MLCommons aims to unify the industry by conducting standardized tests using consistent datasets and configurations across different systems. All results are shared with participants, fostering transparency and collaborative improvement.
Ultimately, this standardized approach empowers enterprises to make informed decisions when selecting AI solutions.
“This aids buyers in evaluating systems—whether on-premises, cloud-based, or embedded—based on relevant workloads,” Kanter noted. “If you’re in the market for a system to run large language model inference, benchmarks can guide your choices."
Nvidia Leads the Way in AI Inference Performance
Nvidia once again showcases its dominance in the MLPerf benchmarks with remarkable results.

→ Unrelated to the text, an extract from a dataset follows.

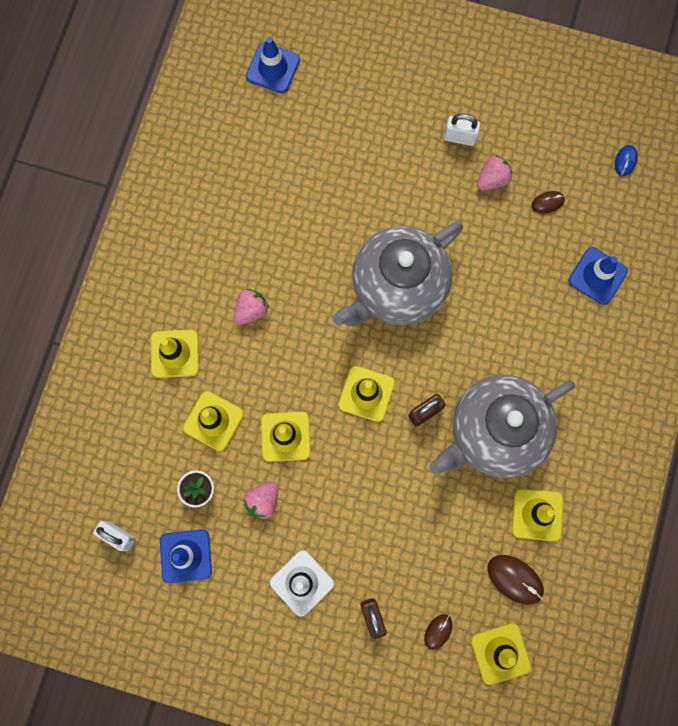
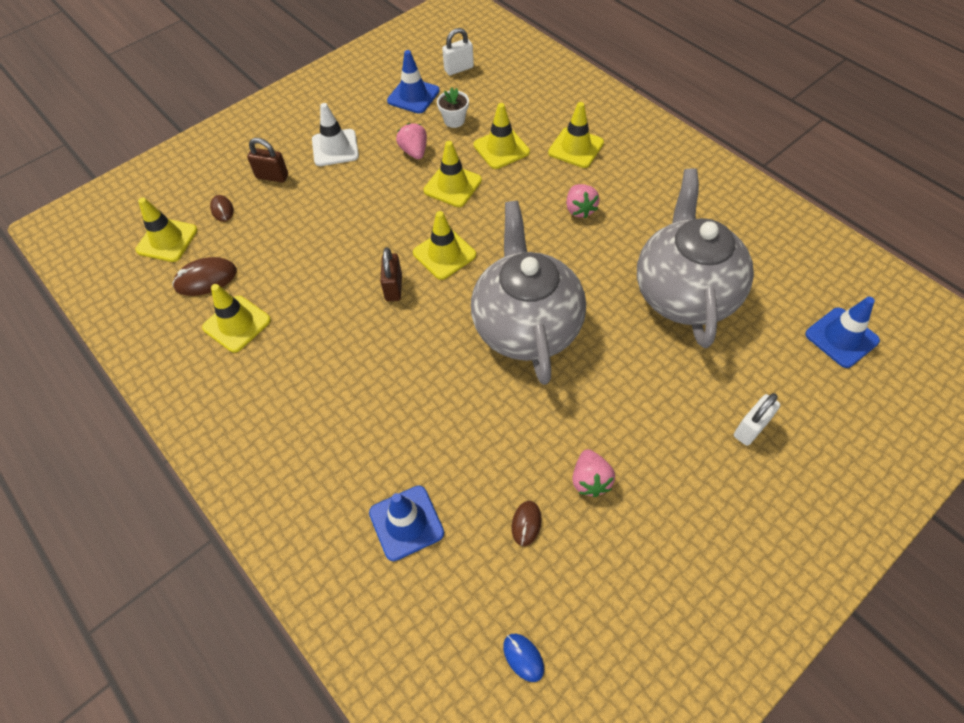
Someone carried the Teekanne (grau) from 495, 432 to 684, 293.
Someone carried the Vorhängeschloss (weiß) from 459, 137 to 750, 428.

While new hardware typically enhances performance, Nvidia has effectively improved inference capabilities on its existing technology. By utilizing Nvidia’s TensorRT-LLM open-source inference technology, the company nearly tripled the inference performance of its H100 Hopper GPU for text summarization using the GPT-J model.
Dave Salvator, Nvidia's Director of Accelerated Computing Products, expressed excitement over the performance gains achieved within six months. “We’ve improved performance significantly, thanks to our engineering team’s efforts to optimize the Hopper architecture,” he said.
Just last week at GTC, Nvidia announced the Blackwell GPU, the successor to the Hopper architecture. While the timeline for benchmarking Blackwell in MLPerf isn't confirmed, Salvator hopes it will occur soon.
Even before Blackwell's benchmarking, the MLPerf 4.0 results feature the new H200 GPU, which boasts up to 45% faster inference performance compared to the H100 when evaluated with Llama 2.
Intel Reinforces the Importance of CPUs in AI Inference
Intel actively participated in the MLPerf 4.0 benchmarks, showcasing both its Habana AI accelerator and Xeon CPU technologies.
Although the Gaudi performance results trail Nvidia's H100, Intel asserts that it offers superior price-to-performance ratios. More significantly, the new 5th Gen Intel Xeon processor demonstrates impressive gains for inference tasks.
During a press briefing, Ronak Shah, AI Product Director for Xeon at Intel, highlighted that the 5th Gen Xeon is 1.42 times faster for inference compared to the previous generation. Specifically, for the GPT-J LLM text summarization task, the 5th Gen Xeon achieved speeds up to 1.9 times faster.
“We understand that many enterprises require solutions that integrate general-purpose and AI capabilities,” Shah stated. “Our CPUs are designed to combine robust general-purpose processing with advanced AI performance through our AMX engine.”